(Reuters) - Negotiations between Phillips 66 and the Teamsters Local 877, which represents workers at its 285,000-barrel-per-day Bayway refinery in Linden, New Jersey, have broken down, raising the possibility of a work stoppage at the Northeast’s largest operational refinery.
Workers voted against a three-year contract earlier this month, which included provisions such as expanding the tasks and responsibilities of refinery operators.
Operations have continued under a 24-hour rolling contract that has been in place since the previous contract expired on Sept. 30. The contract covers represented, hourly employees at the refinery and the Linden Terminal, according to Phillips 66.
No new date for a contract vote has been set.
“The company addressed the concerns presented by the Union’s bargaining team; however, late on Thursday Oct. 17, the Union’s bargaining representatives notified the company that the Union was breaking off discussions,” a Phillips 66 spokeswoman said in a statement.
The union has not yet proposed or requested additional dates to resume bargaining, the statement added.
The Bayway refinery is the largest in operation in the U.S. Northeast following a fire and series of explosions in June that led to the closure of the 335,000-bpd Philadelphia Energy Solutions facility.
Refining capacity in the region has declined over the years as much of the nation’s refining output now comes out of the U.S. Gulf Coast and Midwest.
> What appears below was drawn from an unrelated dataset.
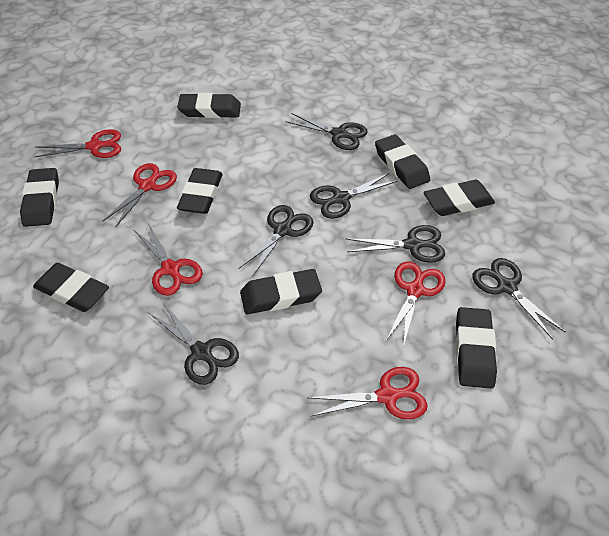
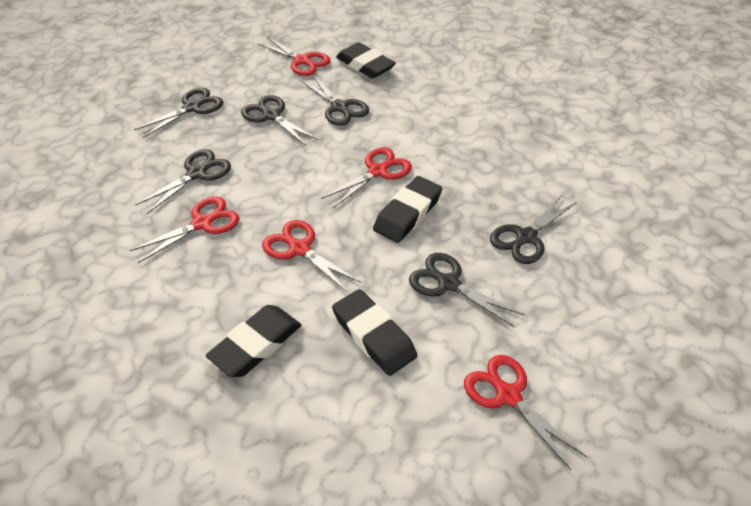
black eraser: 8 -> 4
Phillips 66 will not back off the new provisions on expanding operators’ responsibilities, which the union deems a safety issue, according to a source familiar with negotiations.
A union source said any contract proposed by Phillips 66 with those provisions would almost certainly get voted down by the union, however.
“We understand the company’s need of flexibility but their proposals will eliminate the process unit experts we currently have and make our members jack-of-all-trades,” the union source said.
The union represents about 500 operators at the Bayway facility, which employs around 800 people, according to the company’s website.
If an agreement is not reached, the unionized refinery workers could be subject to a lockout, leaving the company without access to certain union-trained workers who handle emergency response systems.
However, Phillips 66 said in a statement that they “maintain qualified emergency response personnel who are not represented by the Teamsters Local 877.”